Nigeria clearly needs infrastructure. However, infrastructure alone does not equate to development.
A bridge does not guarantee prosperity, and a road does not ensure growth. Similarly, a seaport does not automatically lead to trade, and a runway does not define an economy.
These infrastructures serve as platforms that can foster prosperity when guided by clear vision, strategy, and effective management. The conversation about airports in Nigeria should go beyond mere construction and costs, focusing instead on their purpose, partnership opportunities, economic integration, and long-term effects.

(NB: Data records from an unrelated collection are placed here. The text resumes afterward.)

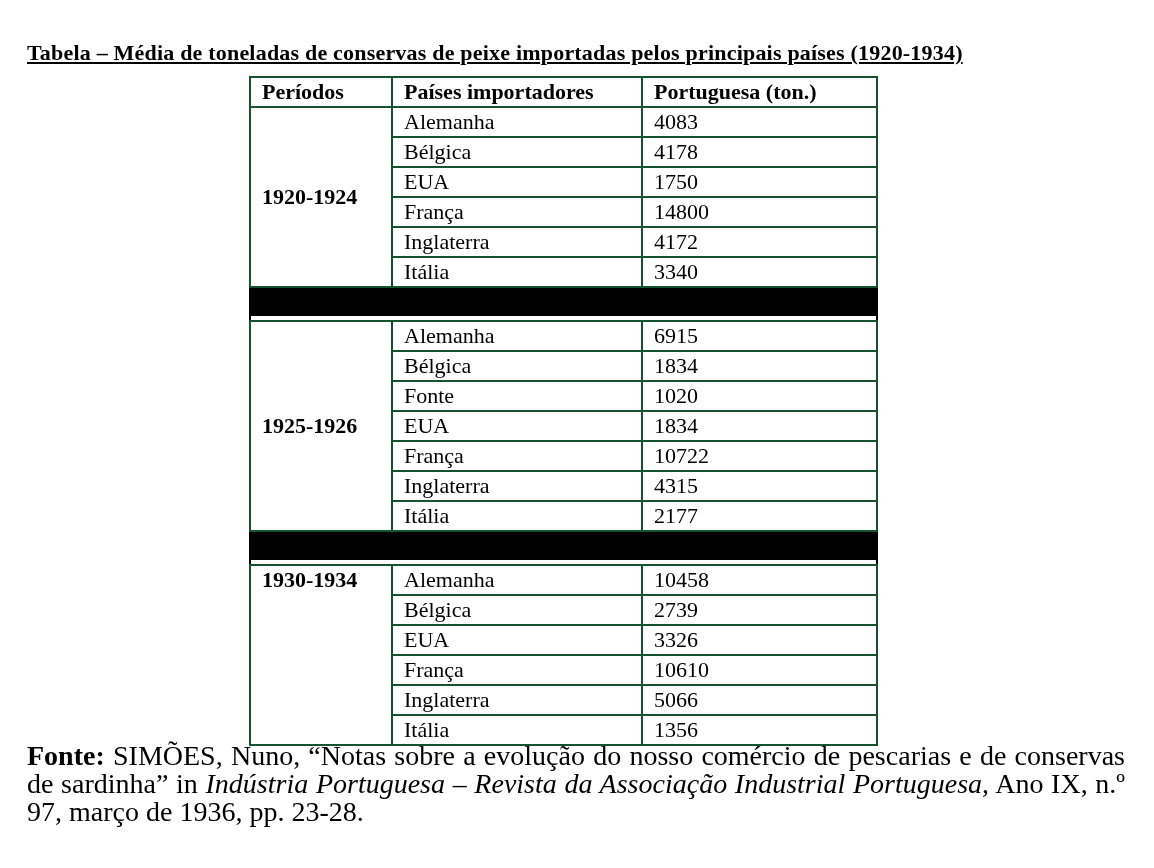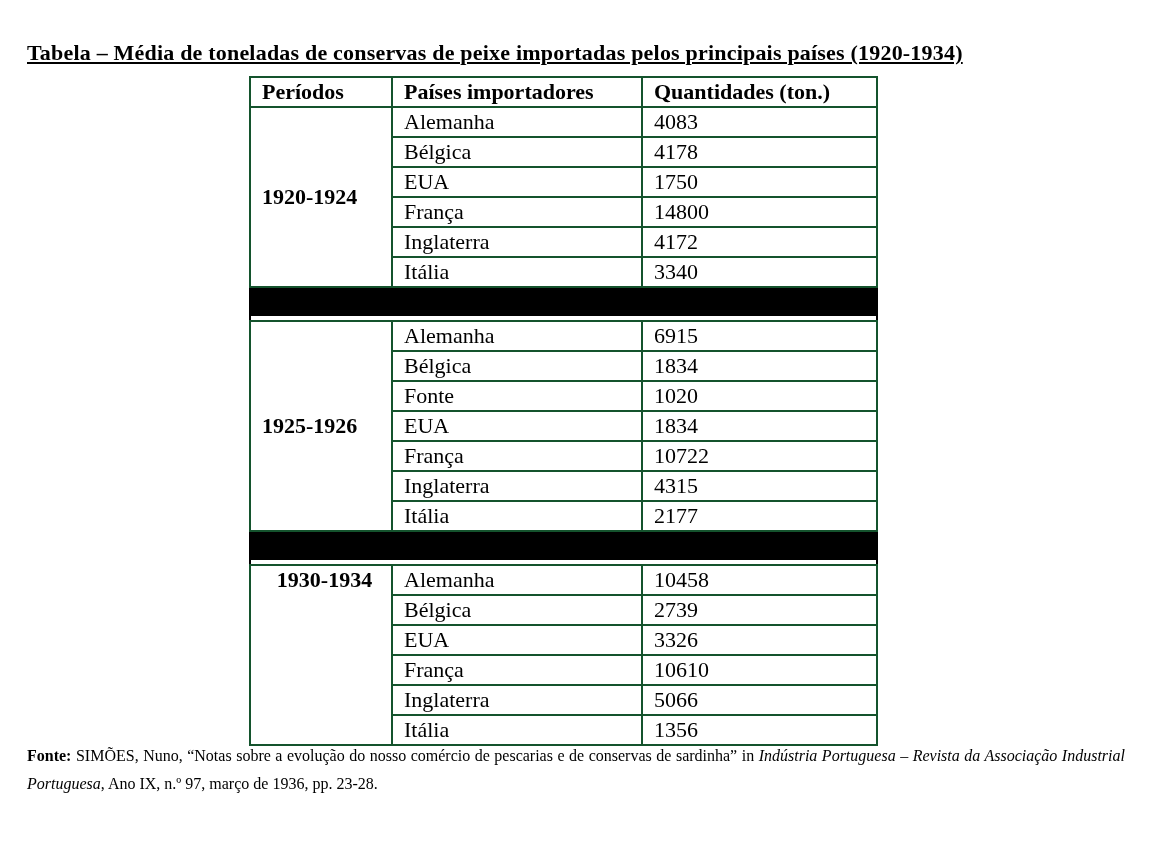--- a/index.html
+++ b/index.html
@@ -95,7 +95,7 @@
         <tr>
           <th>Períodos</th>
           <th>Países importadores</th>
-          <th>Quantidades (ton.)</th>
+          <th>Portuguesa (ton.)</th>
         </tr>
       </thead>
   <tbody class="group group-1">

When airports evolve into hubs for trade, tourism, education, logistics, innovation, and investment, public scepticism will decrease as citizens witness tangible benefits within their communities.
The future belongs not to states that merely build airports, but to those that build economies around them. That is the difference between infrastructure and development. That is the difference between building a runway and building an economy.
*Anthony Kila, the author of Strategic Management in Aviation, is a Jean Monnet Professor of Strategy and Development at the Commonwealth Institute of Advanced and Professional Studies (CIAPS). He also serves as Pro-Chancellor and Chairman of the Governing Council of the Michael and Cecilia Ibru University (MCIU). He is the founding Chairman of Sabre Africa Travel Network.